La, by this point, was making a very good show of looking like something on her phone was intensely interesting.

“Me? What about you? What do you want? You want to make it Facebook official so all your friends and family can like it?” She tore the poem in half and in half and in half again and let the pieces fall to the dampened sidewalk. “You can’t project your fantasies onto people and expect them to play the part, Henry. People aren’t empty vessels for you to fill up with your daydreams.”

“Come to Burger King with us,” Lola said, sliding between us, putting her hands on Grace’s waist. “Get something to eat. Come back to Henry’s or mine and sleep it off.”

“If I go to Burger King, I will vomit on everyone there,” Grace said as she grasped Lola’s shoulder to steady herself.

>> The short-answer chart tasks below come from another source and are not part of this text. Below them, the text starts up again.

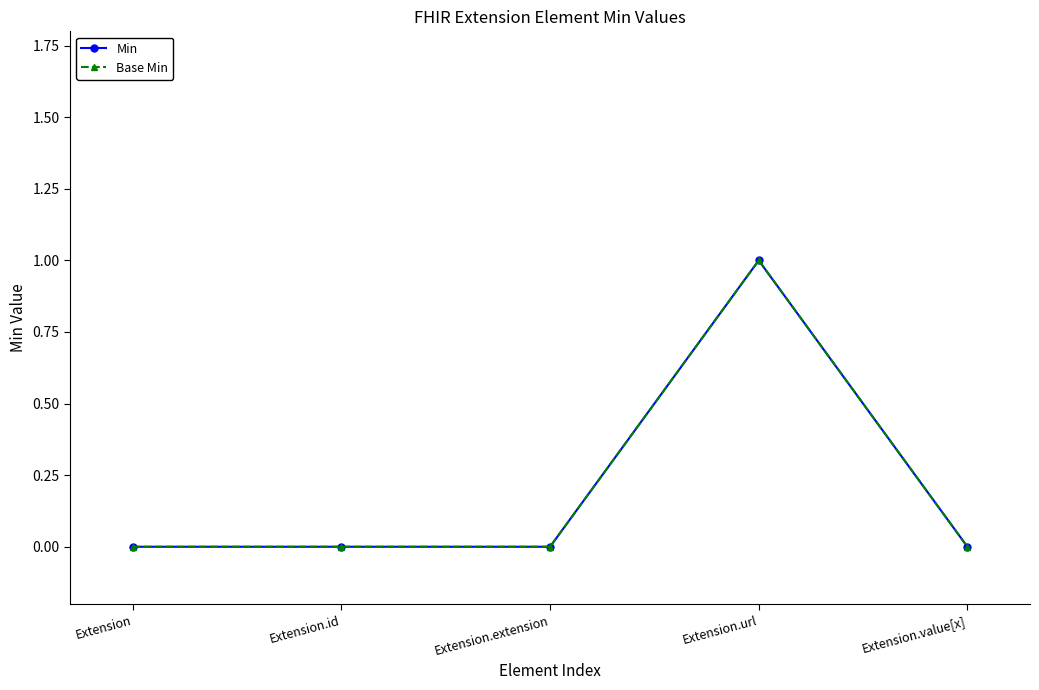

What is the label of the 1st point from the left?

Extension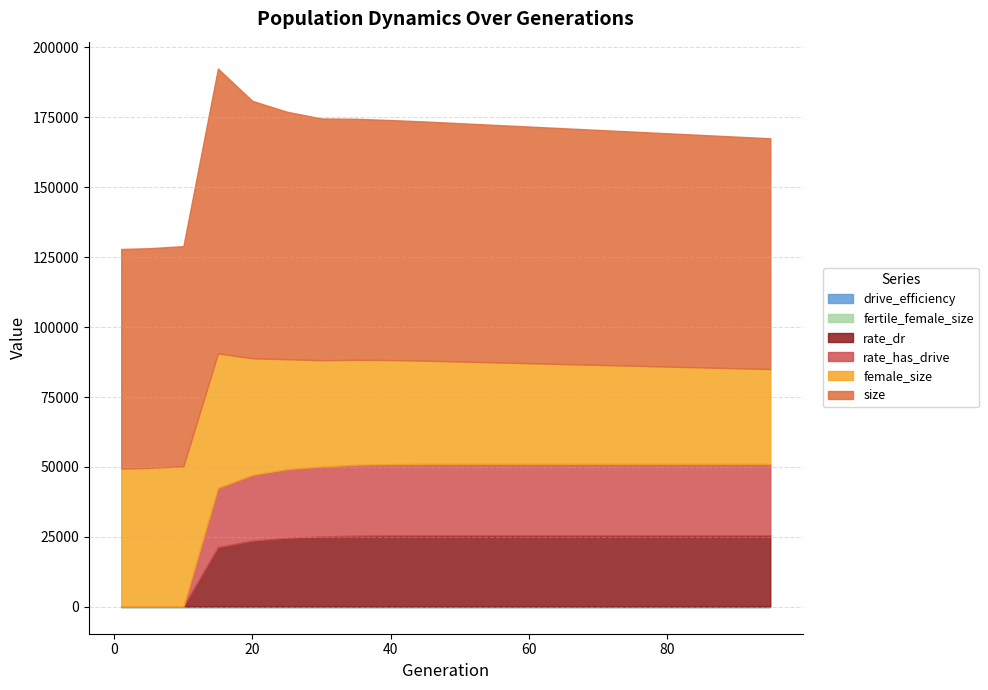

Is it true that drive_efficiency equals 0.0 at 15?

True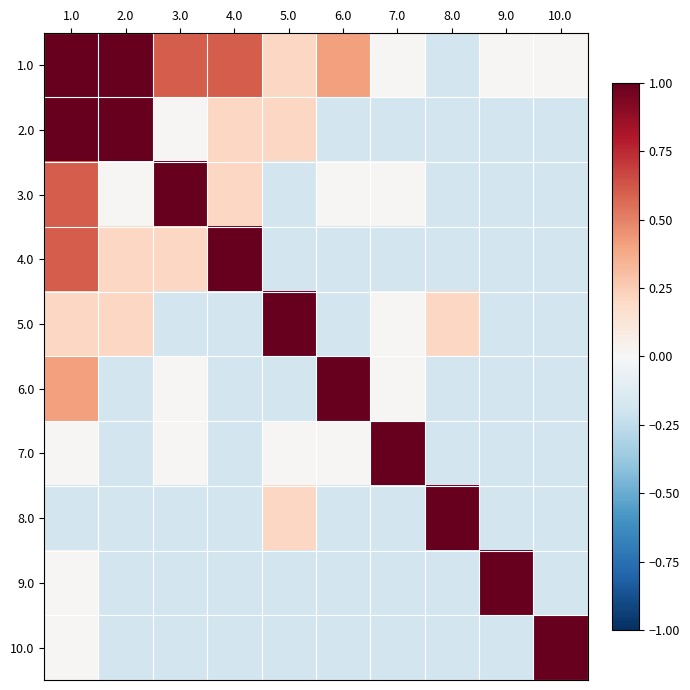

Between 4.0 and 8.0, which is larger?

4.0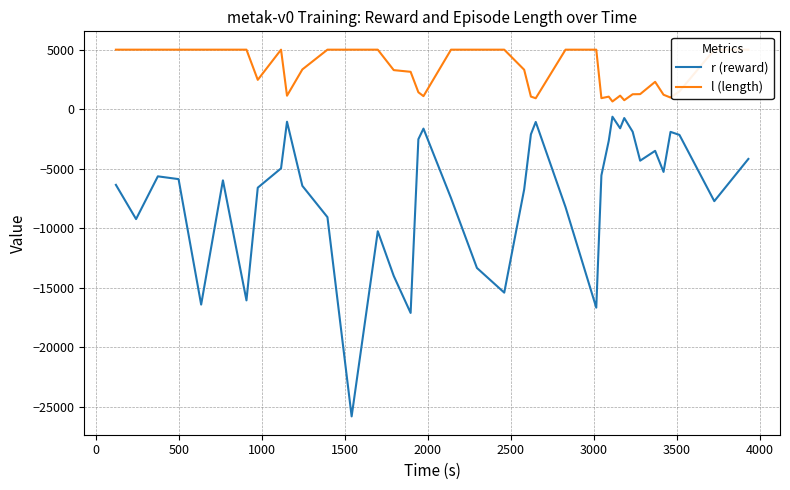

In l (length), how many points are lower than both neighbors (excluding endpoints)?

8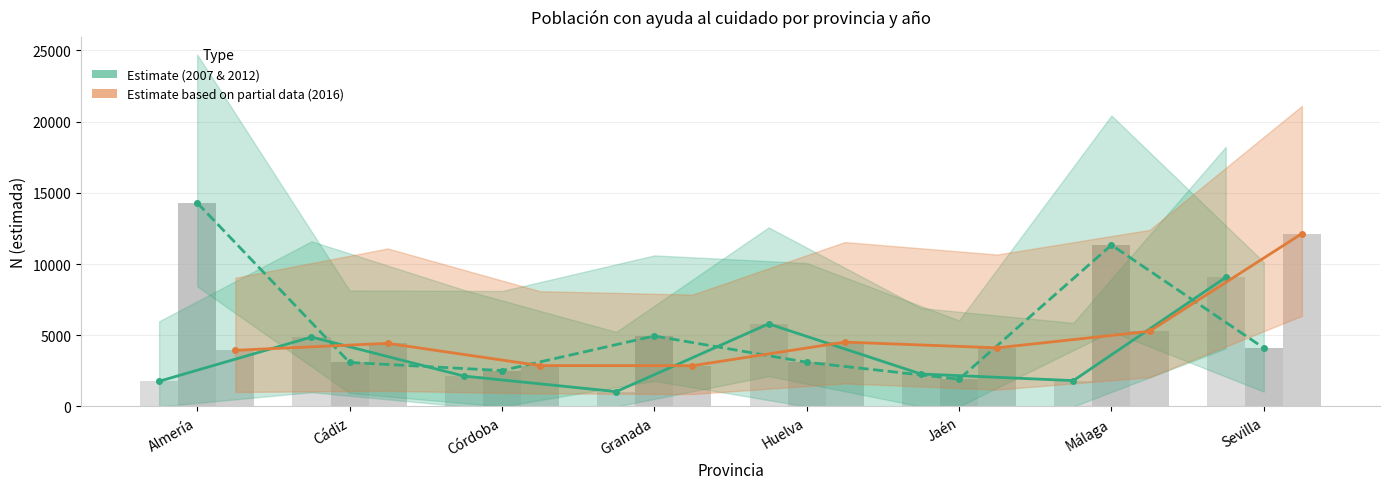

What position from the left is Almería?

1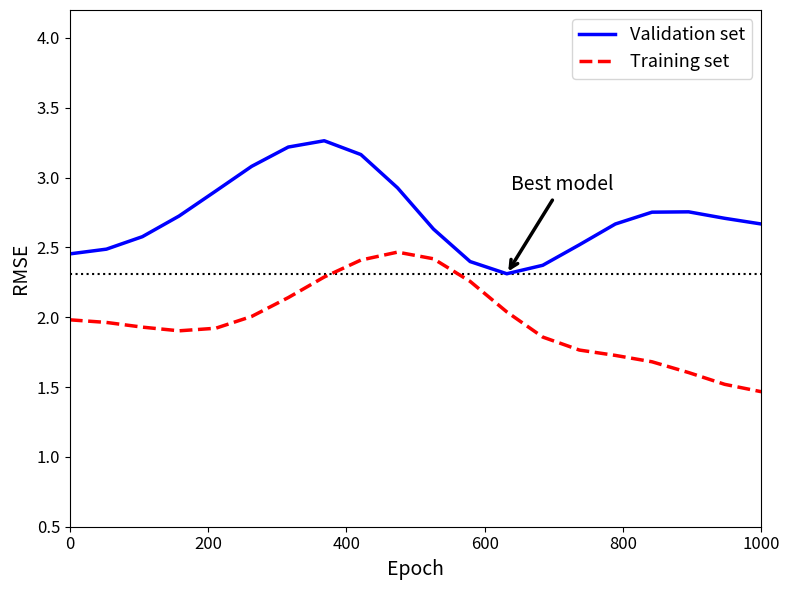

True or false: Validation set and Training set cross at least once.

False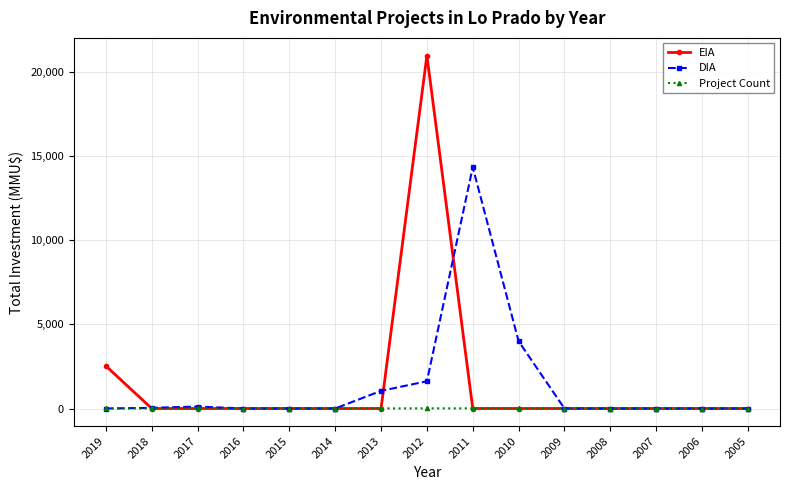

True or false: Project Count has more than 0 points higher than both neighbors.

True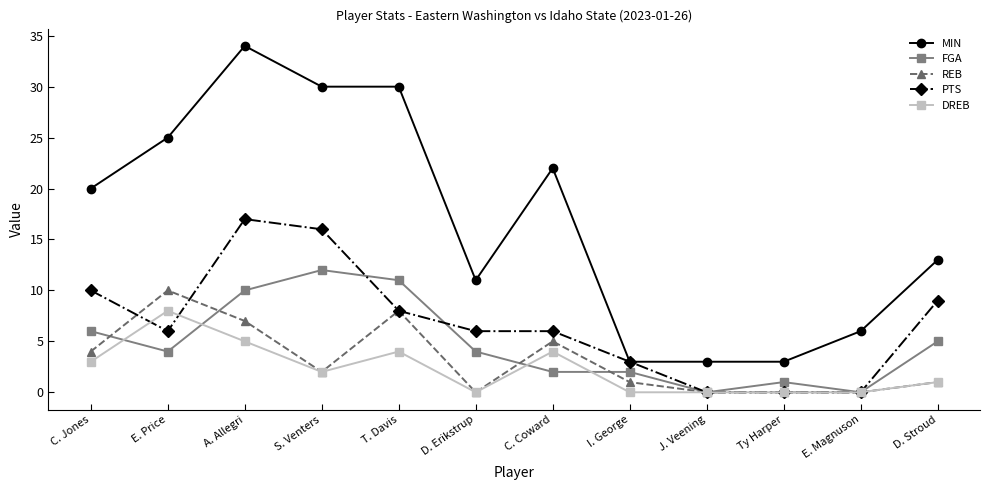

Count the number of categories in the chart.

12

She looked back at me, blinking as she tried to focus her vision, her pale hair falling over her face. “I wanted to see how you’d react. If I forced myself to be her for a night. Kintsukuroi Grace, all stitched up with gold seams. You’ve never looked at me like that before, when you saw me through the crowd. I think you have feelings for someone who doesn’t exist.”

Then Grace let go of Lola’s shoulder and threw up on the sidewalk and kind of disintegrated into a heap on the ground. It took us five minutes to get her back on her feet, and another five minutes to convince the Uber driver we’d requested that he wouldn’t need to call an old priest and a young priest if he drove her home.

“Thanks for looking after me and stuff,” she said as she slid into the backseat.

“That’s okay,” I said. “Just . . . get home safe.”

Then she said, “I love you, Dom,” right as I was swinging the car door closed. And in the moment that it thumped shut, I felt my heart tear a little bit more. The last thread that had been holding me together ripped away. I couldn’t breathe as I watched the Uber pull into traffic and ferry her away. I didn’t want to breathe anymore. I wanted to lie down on the sidewalk and be swallowed by the concrete.

“Did she say what I think she said?” said Lola, who was collecting the torn pieces of Pablo Neruda off the ground and putting them in her bag. I’d been really hoping she hadn’t heard.

“Yeah,” I said, staring after the car with my hands in my pockets, not entirely sure how I was still alive.

“Look, don’t let it fuck you up. Falling for her was always gonna be a really shit time. Grace does love you, okay? In her own way. If you’d been first, if you’d been before him, she’d realize that what she feels for you is a kind of love. It’s just that what they had . . .”

“Was bigger? Was better?”

“People are perfect when all that’s left of them is memory. You’re never gonna measure up to a dead dude.”

“Thanks for the honesty.” I shook my head. “When she’s sober, she’s so hot and cold. It’s only when she’s drunk that she makes me think she wants me.”

“That’s when people are most truthful, though, right? When all the inhibition kinda melts away and people say what they really feel.”

“Like that they love their dead ex-boyfriend?”

“C’mon. You know what I mean.”

“Yeah. I mean, you can’t just go around kissing people and taking their virginity if you’re not in love with them, right?”